■ **TRY IT**: Whenever the word "Mars" turns up in a line below, that line should be copied.

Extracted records
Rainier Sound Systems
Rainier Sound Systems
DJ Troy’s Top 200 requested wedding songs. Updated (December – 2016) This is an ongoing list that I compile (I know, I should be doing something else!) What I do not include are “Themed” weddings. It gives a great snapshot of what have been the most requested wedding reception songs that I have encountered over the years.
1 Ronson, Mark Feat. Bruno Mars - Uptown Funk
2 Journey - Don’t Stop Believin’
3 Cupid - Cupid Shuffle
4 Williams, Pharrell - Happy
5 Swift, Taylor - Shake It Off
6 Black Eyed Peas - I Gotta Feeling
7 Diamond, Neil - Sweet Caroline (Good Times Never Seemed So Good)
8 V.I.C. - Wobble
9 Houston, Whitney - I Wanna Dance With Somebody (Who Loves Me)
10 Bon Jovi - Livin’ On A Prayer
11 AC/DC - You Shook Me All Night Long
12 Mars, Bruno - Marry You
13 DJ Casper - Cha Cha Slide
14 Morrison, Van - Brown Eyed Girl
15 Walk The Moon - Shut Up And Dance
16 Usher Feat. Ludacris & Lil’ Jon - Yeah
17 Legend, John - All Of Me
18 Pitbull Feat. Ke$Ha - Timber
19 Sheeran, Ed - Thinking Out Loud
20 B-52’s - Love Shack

■ **WORKED SOLUTION**:
1 Ronson, Mark Feat. Bruno Mars - Uptown Funk
12 Mars, Bruno - Marry You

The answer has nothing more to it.